Key Agricultural Factors Addressed At AfriCaribbean Forum

Author: Fabian Belgrave/BGIS

Minister of Agriculture, Food and Nutritional Security, Indar Weir believes that farmers should be encouraged to produce more crops to reduce Barbados’ food import bill and suggests systems must be in place to ensure agri-business grows. 

Speaking on day two of the AfriCaribbean Forum, at the Lloyd Erskine Sandiford Centre, Two Mile Hill, St. Michael, the Agriculture Minister tabled his concerns about the high food import bill of CARICOM member states, stressing that it should be addressed in the forum.

“Our region imports a lot of primary agricultural produce, but more than 60 per cent of what is on our food import bill comes in value chain products, processed items, condiments, those types of things. If we’re going to truly address the food import bill, we have to start to understand what it takes to get back to solid manufacturing, so that we can address some of these issues,” he disclosed.

Minister Weir suggested that in order to attain the 25 by 2025 target, agri-food systems needed, “a total revamp”, and stated that we, as a region, needed to stop importing for competitive advantage.

“Do you want to pay one cent more per kilo for locally produced produce or, are you going to just go and allow for the competition to take over while the local farmers within the region have to struggle?” the Minister queried.

Speaking to his African contemporaries on the topic of introducing technology to farmers in order to help move them to the next stage he advised: “We must move farmers away from a mindset that it is not a business.
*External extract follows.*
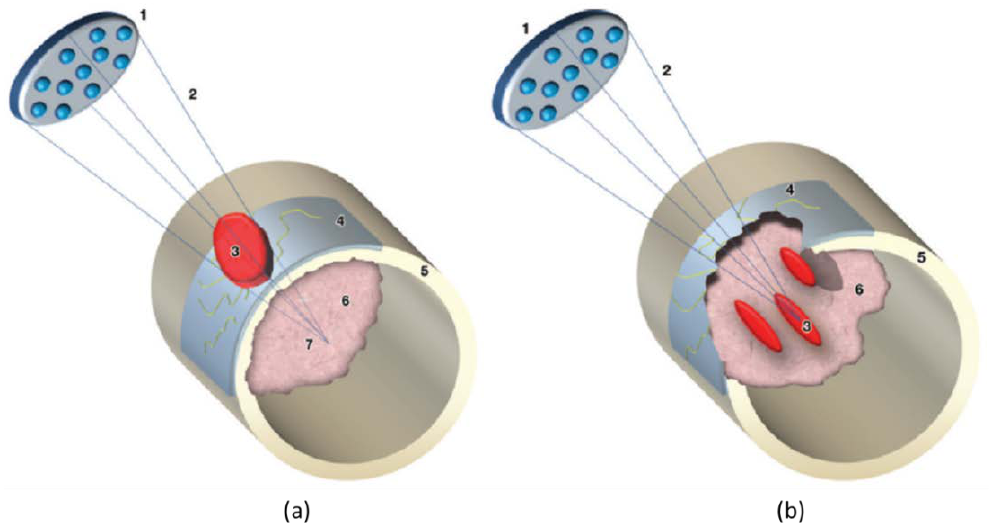
Figure 2. Diagrams illustrate the wide-beam approach used for treating bone metastases. 1 = trans- ducer, 2 = focused ultrasound beam, 3 = area of ablation, 4 = invaded periosteum, 5 = cortical bone, 6 = metastasis, 7 = acoustic focus. When cortical bone is intact, as in ( a ) the ultrasound beam is entirely absorbed by the cortex surface, even if the focus of the ultrasound beam is placed beyond the cortical line. When a bone metastasis features transcortical growth (osteolytic lesion), as in ( b ) discontinuity of the bone surface is determined and the metastatic lesion can be treated with focal spots ( b ), as in MR imaging–guided focused ultrasound treatment of a regular solid lesion. Figures are reproduced with permission from Napoli A, Anzidei M, Marincola B C et al. MR Imaging–guided Focused Ultrasound for Treatment of Bone Metastasis 1 . RadioGraphics 2013, 33, 1555–1568 [14].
It is a business! We must move policy to drive people into the reality that training must be at the core of all of this. We must move people to the point that they recognise that you must be able to measure what you produce… To apply costs …To track your operating expenditure and equally, we must move people to a space where they understand that we can grow it here.”

Meanwhile, Sub-Regional Coordinator for the Caribbean Food and Agriculture Organization of the United Nations (FAO), Dr. Renata Clarke, informed the panel that the FAO would play a supporting role. However, she maintained that it was imperative that everyone did the same as well.

“We need to understand where the biggest opportunities lie and we’re very much taking a value chain approach…. There are certain commodities, certain value chains where the Caribbean can produce competitively and I do want to underline that, competitively.  Because I would like to remind us that the cost of a healthy diet in the Caribbean is among the highest in the world, if not the highest.

“So, not only must we produce locally, but we must be producing efficiently. We’re not the most greatly endowed in terms of many agricultural resources, except for some of the countries of the Caribbean, of course. So, it is understanding where the constraints lie,” Dr. Clarke explained.